The story begins with the perspective of Alison Pope, a teenage girl who is almost fifteen. We find her daydreaming – imagining herself in a grand ball looking for her “special one”, rejecting potential suitors for the tiniest of flaws. She is a happy child, in love with the world and herself. Alison thinks she is special, not as special as Helen Keller, Mother Teresa, or Mrs. Roosevelt, at least not yet anyway. Her sheltered life hasn’t given her much life experience, so she is confident her life will be perfect.

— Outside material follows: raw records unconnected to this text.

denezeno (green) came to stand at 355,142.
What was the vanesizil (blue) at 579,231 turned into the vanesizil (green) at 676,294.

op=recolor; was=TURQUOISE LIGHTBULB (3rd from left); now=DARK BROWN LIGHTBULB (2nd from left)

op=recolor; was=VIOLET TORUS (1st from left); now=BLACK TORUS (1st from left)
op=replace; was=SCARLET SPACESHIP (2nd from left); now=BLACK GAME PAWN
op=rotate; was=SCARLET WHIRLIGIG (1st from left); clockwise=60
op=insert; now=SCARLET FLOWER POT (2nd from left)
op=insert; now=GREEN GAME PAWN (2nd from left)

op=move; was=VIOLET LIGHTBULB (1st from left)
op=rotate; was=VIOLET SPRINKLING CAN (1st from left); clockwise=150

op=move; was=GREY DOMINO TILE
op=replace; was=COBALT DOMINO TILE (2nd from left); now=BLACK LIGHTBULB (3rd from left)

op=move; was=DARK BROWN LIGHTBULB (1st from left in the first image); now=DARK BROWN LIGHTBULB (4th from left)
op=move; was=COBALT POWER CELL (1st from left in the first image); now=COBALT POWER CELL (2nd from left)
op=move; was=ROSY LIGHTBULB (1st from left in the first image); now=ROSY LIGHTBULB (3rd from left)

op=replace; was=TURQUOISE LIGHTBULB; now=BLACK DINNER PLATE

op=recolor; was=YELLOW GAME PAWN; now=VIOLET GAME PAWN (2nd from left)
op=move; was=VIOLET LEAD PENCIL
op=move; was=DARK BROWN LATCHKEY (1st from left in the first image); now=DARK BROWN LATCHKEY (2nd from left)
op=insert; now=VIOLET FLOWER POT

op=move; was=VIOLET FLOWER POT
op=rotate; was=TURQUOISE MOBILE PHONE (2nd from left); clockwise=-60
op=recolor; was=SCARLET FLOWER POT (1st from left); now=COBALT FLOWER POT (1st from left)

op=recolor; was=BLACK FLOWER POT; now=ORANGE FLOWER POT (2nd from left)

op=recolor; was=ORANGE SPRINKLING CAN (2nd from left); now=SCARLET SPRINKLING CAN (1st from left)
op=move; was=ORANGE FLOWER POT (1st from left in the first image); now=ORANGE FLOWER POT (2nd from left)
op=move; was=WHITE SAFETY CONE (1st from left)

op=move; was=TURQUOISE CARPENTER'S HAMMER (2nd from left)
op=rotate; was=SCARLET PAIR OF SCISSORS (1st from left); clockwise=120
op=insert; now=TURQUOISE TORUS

The story then turns to Kyle, Alison’s neighbor of the same age. He is also a sheltered child, but his parents keep Kyle on a tight leash. Kyle gets ‘work points’ and ‘chore points’ which can be cashed in for treats, and while fulfilling one of his chores Kyle sees Alison getting kidnapped by a meter reader. The highlight for me in Victory Lap was the internal monolog Kyle has with himself on whether or not to come to Alison’s rescue. Helping Alison would mean breaking his parents’ rule about not interfering with other people’s business. But not helping her would mean he would be known as the guy who had nothing FOREVER!
Victory Lap was a terrific read. The attempted abduction exposes both kids to the realities of adulthood. I wish that was not the case, and they had more time to enjoy their childhoods, but then again bubbles always do burst!